12.09.2018 12:58 Denkschnecke 123

@76 "Aber bitte nicht Ursache und Wirkung verwechseln. Die Nazis auf der Strasse sind auf dem Boden gewachsen, der mit der Massenimmigration bereitet wurde."
Das ist jetzt echt der Gipfel. Nazis gabs wohl vor 2015 gar nicht? 91 Hoyerswerda, 92 Rostock-Lichtenhagen, 94 Magdeburg: Das waren offenbar alles eingereiste Wessis. Oder besorgte Bürger. Oder Außerirdische.

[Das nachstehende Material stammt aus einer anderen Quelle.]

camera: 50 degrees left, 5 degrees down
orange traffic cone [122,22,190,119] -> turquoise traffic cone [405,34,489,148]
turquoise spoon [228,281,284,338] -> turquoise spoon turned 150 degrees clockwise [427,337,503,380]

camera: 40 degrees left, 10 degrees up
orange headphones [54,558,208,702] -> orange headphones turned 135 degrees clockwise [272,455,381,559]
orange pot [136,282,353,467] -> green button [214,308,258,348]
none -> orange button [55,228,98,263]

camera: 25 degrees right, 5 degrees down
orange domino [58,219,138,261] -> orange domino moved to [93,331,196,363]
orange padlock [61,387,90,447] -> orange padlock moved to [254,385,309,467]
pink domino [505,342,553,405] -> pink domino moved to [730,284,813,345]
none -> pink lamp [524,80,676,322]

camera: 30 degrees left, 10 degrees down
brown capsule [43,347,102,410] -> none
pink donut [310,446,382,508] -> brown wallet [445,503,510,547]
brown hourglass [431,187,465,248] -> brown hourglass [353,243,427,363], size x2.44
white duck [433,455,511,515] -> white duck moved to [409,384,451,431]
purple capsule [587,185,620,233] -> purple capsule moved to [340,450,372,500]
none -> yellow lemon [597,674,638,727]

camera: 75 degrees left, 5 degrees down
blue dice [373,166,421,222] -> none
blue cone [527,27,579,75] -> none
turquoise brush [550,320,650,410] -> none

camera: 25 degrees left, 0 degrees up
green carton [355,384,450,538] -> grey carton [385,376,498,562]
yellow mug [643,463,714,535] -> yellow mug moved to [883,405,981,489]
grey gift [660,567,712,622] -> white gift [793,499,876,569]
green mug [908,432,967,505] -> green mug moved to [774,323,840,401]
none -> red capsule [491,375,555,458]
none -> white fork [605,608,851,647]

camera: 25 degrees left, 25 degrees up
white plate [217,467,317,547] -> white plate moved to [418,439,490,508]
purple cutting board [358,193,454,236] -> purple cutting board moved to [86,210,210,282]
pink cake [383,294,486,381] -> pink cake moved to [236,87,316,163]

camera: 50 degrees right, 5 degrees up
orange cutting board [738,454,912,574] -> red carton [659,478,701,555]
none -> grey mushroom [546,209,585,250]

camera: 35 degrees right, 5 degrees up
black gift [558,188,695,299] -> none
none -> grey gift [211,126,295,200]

12.09.2018 12:42 Norbert NRW 122

Je mehr unsere Vortänzer die Nazikeule rausholen je lauter und schriller Sie werden, destoweniger nimmt man denen ernsthaft ab da Sie nicht hilflos sind. Ich kann einfach nicht begreifen das es mehr Empörung über die ehrlich Empörten gibt als über die Tat an sich. Es war in Köthen noch keine Demo angemeldet da standen schon wieder die Antifasympathisanten mit Spruchbändern am Bahnhof parat.
Wer war hier zuerst Huhn oder Ei ?
Die Situation hat ganz alleine die BR 2015 geschaffen, genau wie im Libanonkrieg man jede Menge Leute hierher geholt hat, das Resultat sieht man am besten vor Ort in Berlin, da wo man nur vom Rechtsstaat faselt aber dieser nur noch für die Politiker und deren Schutz existiert...

12.09.2018 10:25 SilverAger 121

Zitat: Das Bild, das die Staatsanwaltschaft am Dienstag abgab, machte den Anschein von Dienst nach Vorschrift. Die Ermittlungsbehörde hat offenbar die Brisanz der Lage nicht erkannt.